Convaincus de l'impératif politique de la ville, les auteurs d'une grande partie des ouvrages publiés abordent directement la politique de la ville, les modalités d'intervention de l'État, la politique sécuritaire, les violences générées par l'exclusion, et le rôle des associations à une époque où la « non-ville » des banlieues s'embrase régulièrement (voir toute une pléiade d'écrits : Pour la ville, revue Projet, automne 1995 ; Jacques Donzelot et Philippe Estèbe, l'État animateur. Essai sur la politique de la ville, Éditions Esprit, 1995 ; André Barthélémy, Un avenir pour la ville. Face à la crise urbaine, Éditions Esprit, 1995).

Chômage et crise du travail

Recoupant les débats sur le chômage et la fracture sociale qui ont alimenté la campagne présidentielle, les analyses et rapports (voir le Travail dans vingt ans, Commissariat général du Plan, Jean Boissonat dir., Éditions Odile Jacob, 1995) concernant les métamorphoses du travail salarié dans les sociétés postindustrielles a doublement surpris les observateurs par leur qualité et par leur actualité. En effet, de manière soudaine et inattendue, des auteurs issus d'horizons disciplinaires et intellectuels divers se sont penchés sur le sort du travail.
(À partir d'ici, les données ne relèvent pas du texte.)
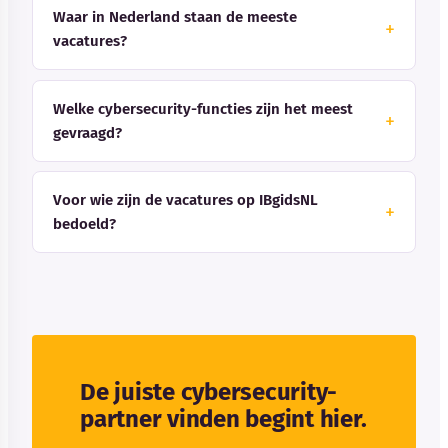
Waar in Nederland staan de meeste
vacatures?
Welke cybersecurity-functies zijn het meest
gevraagd?
Voor wie zijn de vacatures op IBgidsNL
bedoeld?
De juiste cybersecurity-
partner vinden begint hier.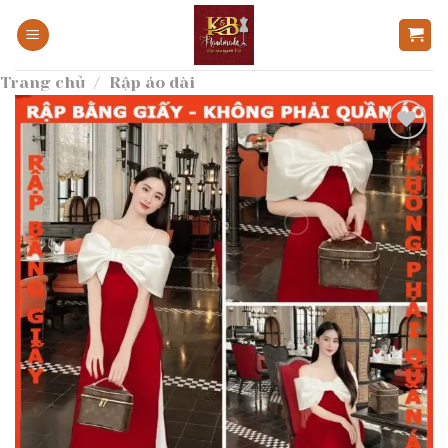
Bỏ
qua
nội
Trang chủ
/
Rập áo dài
dung
Add to
wishlist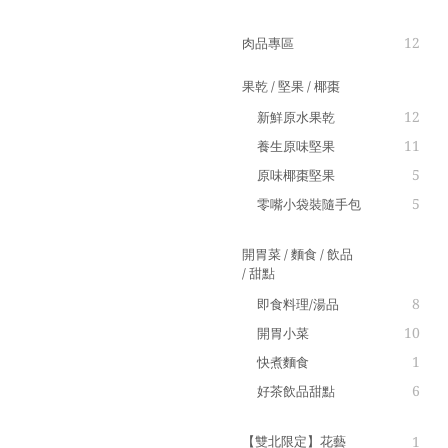
12
肉品專區
果乾 / 堅果 / 椰棗
12
新鮮原水果乾
11
養生原味堅果
5
原味椰棗堅果
5
零嘴小袋裝隨手包
開胃菜 / 麵食 / 飲品
/ 甜點
8
即食料理/湯品
10
開胃小菜
1
快煮麵食
6
好茶飲品甜點
【雙北限定】花藝
1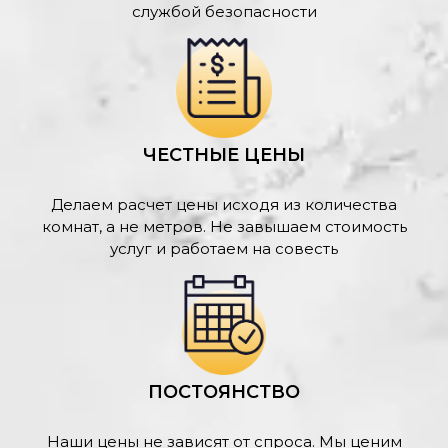
службой безопасности
ЧЕСТНЫЕ ЦЕНЫ
Делаем расчет цены исходя из количества
комнат, а не метров. Не завышаем стоимость
услуг и работаем на совесть
ПОСТОЯНСТВО
Наши цены не зависят от спроса. Мы ценим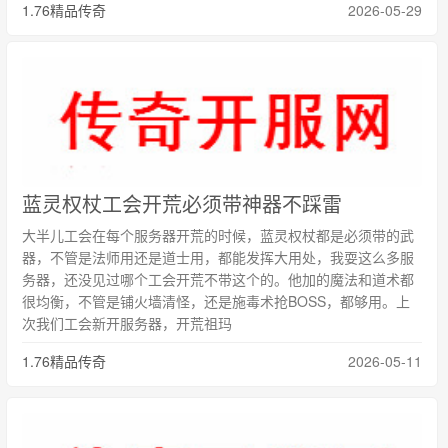
1.76精品传奇
2026-05-29
蓝灵权杖工会开荒必须带神器不踩雷
大半儿工会在每个服务器开荒的时候，蓝灵权杖都是必须带的武
器，不管是法师用还是道士用，都能发挥大用处，我耍这么多服
务器，还没见过哪个工会开荒不带这个的。他加的魔法和道术都
很均衡，不管是铺火墙清怪，还是施毒术抢BOSS，都够用。上
次我们工会新开服务器，开荒祖玛
1.76精品传奇
2026-05-11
À un premier niveau de l'analyse, celui qui est marqué par la conjoncture, certains d'entre eux se sont attaqués prioritairement aux principes qui gouvernent la politique économique française, prenant ainsi à revers ce qu'on appelle la « pensée unique » (celle dont le rapport Mine était le manifeste), à propos des taux d'intérêt par exemple (sur ce plan, le plus marquant a été l'ouvrage de Jean-Paul Fitoussi le Débat interdit. Monnaie, Europe, pauvreté, Éditions Arléa, 1995 ; voir aussi l'ouvrage collectif la France malade du travail, Éditions Bayard, 1995). Dans cette optique, l'essentiel est de dénoncer les errements d'une politique qui est à l'origine du chômage (voir aussi Denis Olivennes, la Préférence française pour le chômage, in le Débat, printemps 1995).